2.6 Implementasi Psikologi Sosial dalam Kehidupan Masyarakat
Implementasi psikologi sosial ialah penerapan hasil studi psikologi sosial dalam membantu memecahkan problematika sosial yang terjadi pada kehidupan sehari-hari masyarakat. Dalam setiap masalah atau masalah yang terjadi di masyarakat pada umumnya disebabkan adanya ketidakseimbangan perhatian atau training terhadap kedua aspek yang ada dalam diri manusia, yakni : aspek jasmani (raga) dan aspek rohani (jiwa). Keseimbangan kedua aspek tersebut sangat kuat terhadap setiap sikap individu dikala menuntaskan permasalahan yang dihadapi dalam berinteraksi dengan masyarakatnya. Terkait hal di atas sanggup dicontohkan dalam masalah sebagai berikut:
seorang cendekia balig cukup akal yang berusia 18 tahun yang sedang duduk di kursi Sekolah Menengan Atas mempunyai sifat introvert. Lingkungan yang keras dan minimnya pengetahuan wacana keagamaan telah membesarkannya menjadi orang yang gampang terpengaruh pada situasi dan kondisi di lingkungan sekitarnya. Selain dari lingkungan sekitarnya, masalah yang terjadi pada anak ini juga dilatarbelakangi oleh keadaan keluarganya yang broken home sehingga menjadikan pengaruh-pengaruh yang jelek dari lingkungan keluarga juga dengan gampang memasuki kehidupannya. Hampir tiap malam anak ini bergaul dengan sahabat di lingkungannya yang sering berjodi dan mabuk-mabukan sehingga proses pendidikannya terganggu.

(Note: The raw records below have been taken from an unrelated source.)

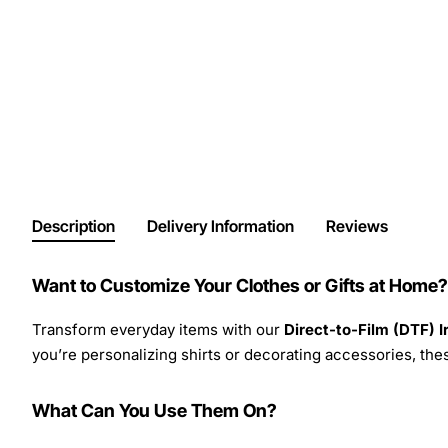
Description
Delivery Information
Reviews
Want to Customize Your Clothes or Gifts at Home?
Transform everyday items with our
Direct-to-Film (DTF) 
you’re personalizing shirts or decorating accessories, these
What Can You Use Them On?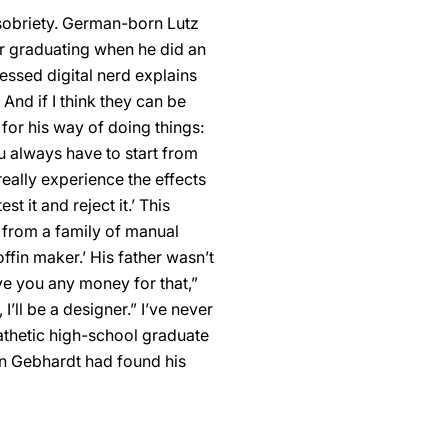
 sobriety. German-born Lutz
er graduating when he did an
fessed digital nerd explains
And if I think they can be
 for his way of doing things:
u always have to start from
eally experience the effects
t it and reject it.’ This
s from a family of manual
ffin maker.’ His father wasn’t
ive you any money for that,”
’ll be a designer.” I’ve never
athetic high-school graduate
gn Gebhardt had found his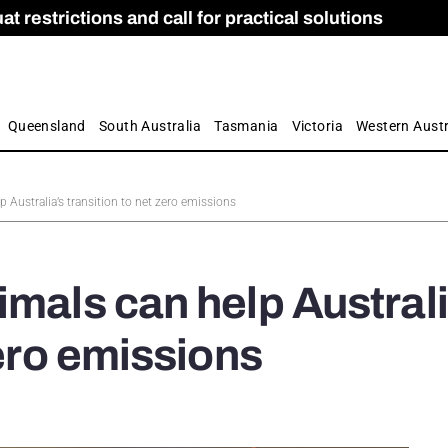
 restrictions and call for practical solutions
 as Apprenticeship Numbers Fall
ES
is
ion and Care commission
 by farmers
Queensland
South Australia
Tasmania
Victoria
Western Austr
 Australia’s transition to net zero emissions
imals can help Australi
zero emissions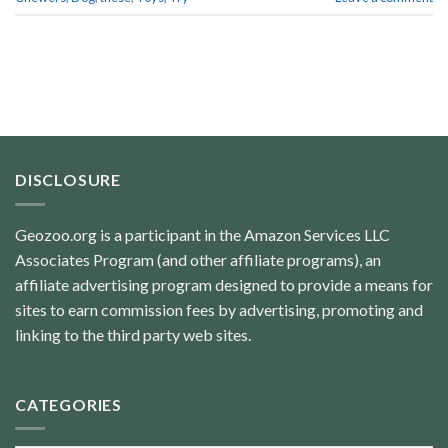
DISCLOSURE
Geozoo.org is a participant in the Amazon Services LLC
Associates Program (and other affiliate programs), an
affiliate advertising program designed to provide a means for
sites to earn commission fees by advertising, promoting and
linking to the third party web sites.
CATEGORIES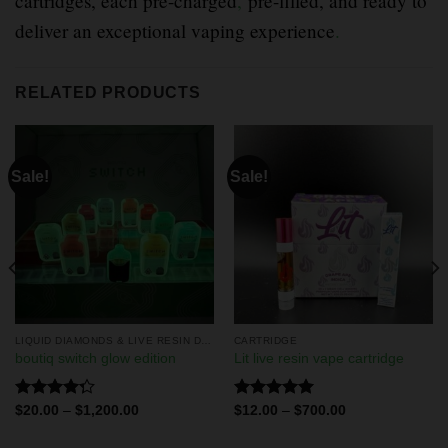
cartridges, each pre-charged
,
pre-filled, and ready to
deliver an exceptional vaping experience
.
RELATED PRODUCTS
Sale!
Sale!
LIQUID DIAMONDS & LIVE RESIN DISPOSABLES
CARTRIDGE
boutiq switch glow edition
Lit live resin vape cartridge
Rated
Rated
5.00
$
20.00
–
$
1,200.00
$
12.00
–
$
700.00
4.29
out
out of 5
of 5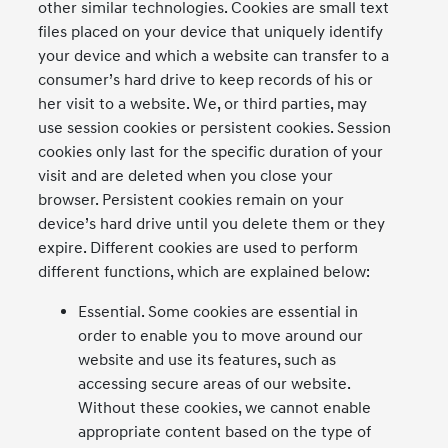
other similar technologies. Cookies are small text
files placed on your device that uniquely identify
your device and which a website can transfer to a
consumer’s hard drive to keep records of his or
her visit to a website. We, or third parties, may
use session cookies or persistent cookies. Session
cookies only last for the specific duration of your
visit and are deleted when you close your
browser. Persistent cookies remain on your
device’s hard drive until you delete them or they
expire. Different cookies are used to perform
different functions, which are explained below:
Essential. Some cookies are essential in
order to enable you to move around our
website and use its features, such as
accessing secure areas of our website.
Without these cookies, we cannot enable
appropriate content based on the type of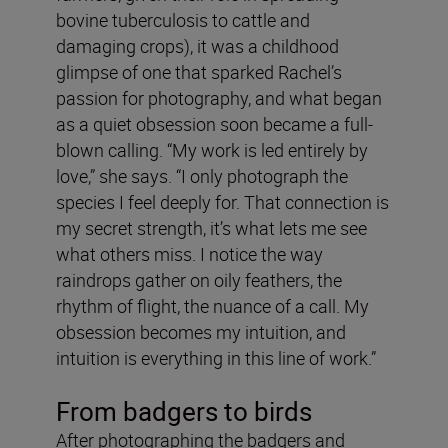
bovine tuberculosis to cattle and
damaging crops), it was a childhood
glimpse of one that sparked Rachel’s
passion for photography, and what began
as a quiet obsession soon became a full-
blown calling. “My work is led entirely by
love,” she says. “I only photograph the
species I feel deeply for. That connection is
my secret strength, it’s what lets me see
what others miss. I notice the way
raindrops gather on oily feathers, the
rhythm of flight, the nuance of a call. My
obsession becomes my intuition, and
intuition is everything in this line of work.”
From badgers to birds
After photographing the badgers and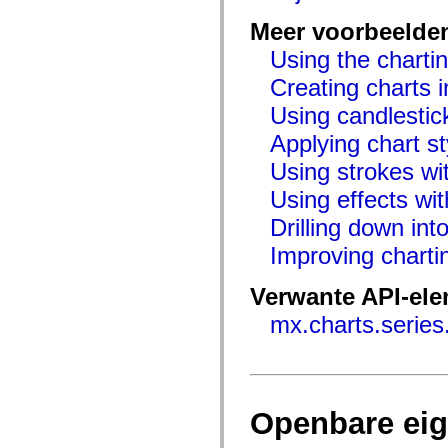
flash.net.dns
flash.net.drm
Meer voorbeelde
flash.notifications
flash.permissions
Using the chartin
flash.printing
flash.profiler
Creating charts i
flash.sampler
flash.security
Using candlestic
flash.sensors
Applying chart st
flash.system
flash.text
Using strokes wit
flash.text.engine
flash.text.ime
Using effects wit
flash.ui
flash.utils
Drilling down int
flash.xml
flashx.textLayout
Improving chart
flashx.textLayout.compose
flashx.textLayout.container
flashx.textLayout.conversion
Verwante API-el
flashx.textLayout.edit
flashx.textLayout.elements
mx.charts.series
flashx.textLayout.events
flashx.textLayout.factory
flashx.textLayout.formats
flashx.textLayout.operations
flashx.textLayout.utils
flashx.undo
Openbare ei
mx.accessibility
mx.automation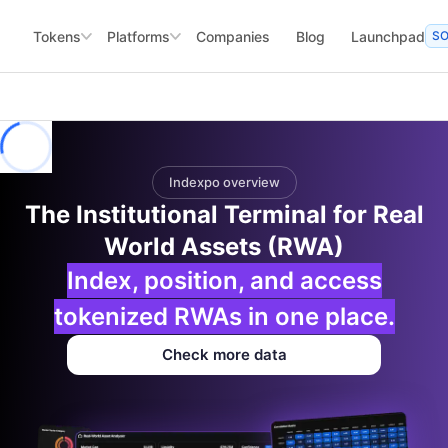
Tokens
Platforms
Companies
Blog
Launchpad
S
Indexpo overview
The Institutional Terminal for Real
World Assets (RWA)
Index, position, and access
tokenized RWAs in one place.
Check more data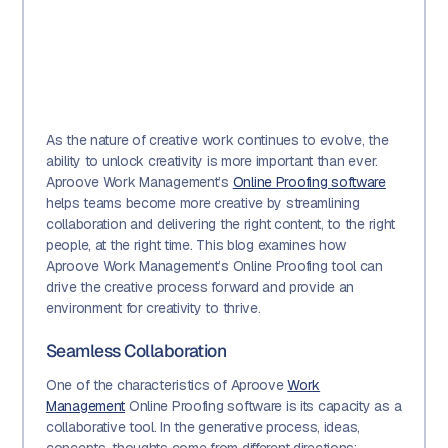
As the nature of creative work continues to evolve, the
ability to unlock creativity is more important than ever.
Aproove Work Management’s
Online Proofing software
helps teams become more creative by streamlining
collaboration and delivering the right content, to the right
people, at the right time. This blog examines how
Aproove Work Management’s Online Proofing tool can
drive the creative process forward and provide an
environment for creativity to thrive.
Seamless Collaboration
One of the characteristics of Aproove
Work
Management
Online Proofing software is its capacity as a
collaborative tool. In the generative process, ideas,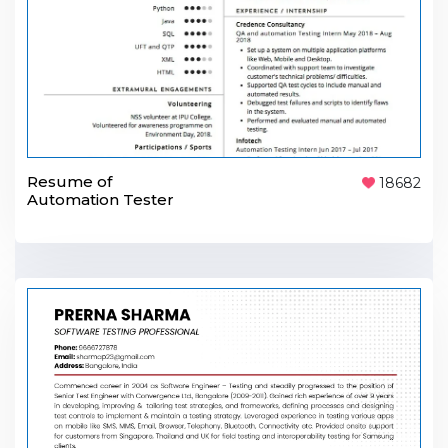
Resume of
18682
Automation Tester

Terkait dengan masalah kenakalan cendekia balig cukup akal di atas maka sanggup ditarik kesimpulan bahwa imbas lingkungan yang jelek dan kurangnya perhatian orang bau tanah (broken home) sangat kuat terhadap perkembangan jiwa keagamaan dan kerohanian pada diri anak. Dalam hal ini yang paling utama ialah penanaman jiwa keagamaan anak semenjak dini. Jadi, peranan keagamaan pada diri anak sangat penting dalam kehidupannya, karena dengan pendidikan agama dibutuhkan sanggup menyaring segala sesuatu yang bersifat negatif dalam kehidupan bermasyarakat (Arifin, 2004).
Studi pada masalah diatas memperlihatkan ilustrasi bahwa betapa besarnya imbas lingkungan terhadap sikap individu dalam kelompok sosial. Psikologi sosial dalam hal ini membantu memperlihatkan pemecahan persoalannya dengan upaya pendidikan keagamaan. Perangsang sosial yang berupa pendidikan keagamaan dan lingkungan sosial yang penuh dengan kekeluargaan dibutuhkan bisa merubah sikap individu menjadi lebih baik, sehingga secara sedikit demi sedikit masalah fundamental dari imbas jelek lingkungan akan terkikis dan tergantikan dengan imbas yang baik dari pendidikan keagamaan.